DATA SHOWN –
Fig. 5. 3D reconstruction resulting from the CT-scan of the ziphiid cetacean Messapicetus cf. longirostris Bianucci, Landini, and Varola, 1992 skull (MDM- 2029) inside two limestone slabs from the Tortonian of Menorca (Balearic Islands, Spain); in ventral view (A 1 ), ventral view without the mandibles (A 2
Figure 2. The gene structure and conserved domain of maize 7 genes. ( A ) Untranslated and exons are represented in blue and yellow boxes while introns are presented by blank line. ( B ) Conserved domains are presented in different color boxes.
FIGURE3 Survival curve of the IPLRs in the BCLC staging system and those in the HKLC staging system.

...

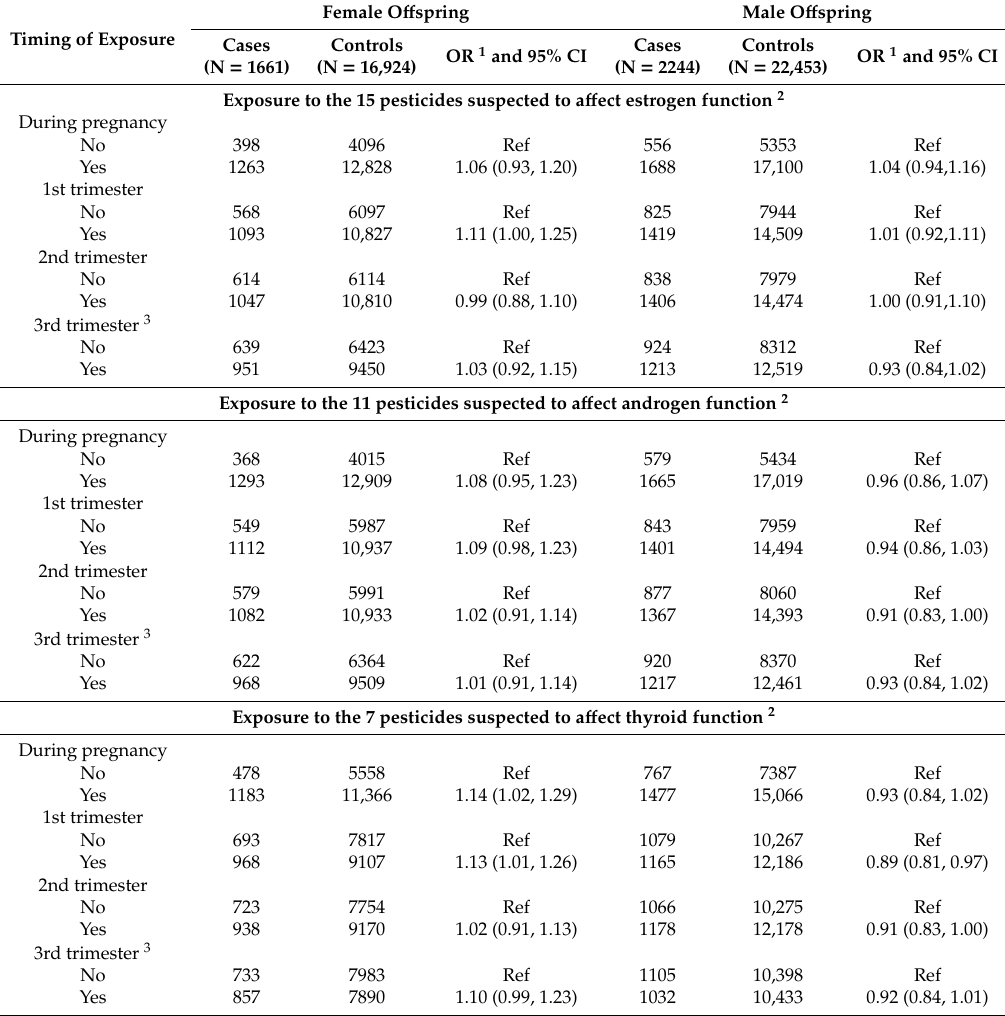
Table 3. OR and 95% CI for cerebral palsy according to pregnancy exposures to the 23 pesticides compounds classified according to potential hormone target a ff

TASK DIRECTIONS – Beginning at the line with "Fig. 5. 3D reconstruction" and ending at the line with "FIGURE3 Survival curve", reproduce each line of the data above exactly, and add no other lines.

OUTPUT OF THE TASK –
Fig. 5. 3D reconstruction resulting from the CT-scan of the ziphiid cetacean Messapicetus cf. longirostris Bianucci, Landini, and Varola, 1992 skull (MDM- 2029) inside two limestone slabs from the Tortonian of Menorca (Balearic Islands, Spain); in ventral view (A 1 ), ventral view without the mandibles (A 2
Figure 2. The gene structure and conserved domain of maize 7 genes. ( A ) Untranslated and exons are represented in blue and yellow boxes while introns are presented by blank line. ( B ) Conserved domains are presented in different color boxes.
FIGURE3 Survival curve of the IPLRs in the BCLC staging system and those in the HKLC staging system.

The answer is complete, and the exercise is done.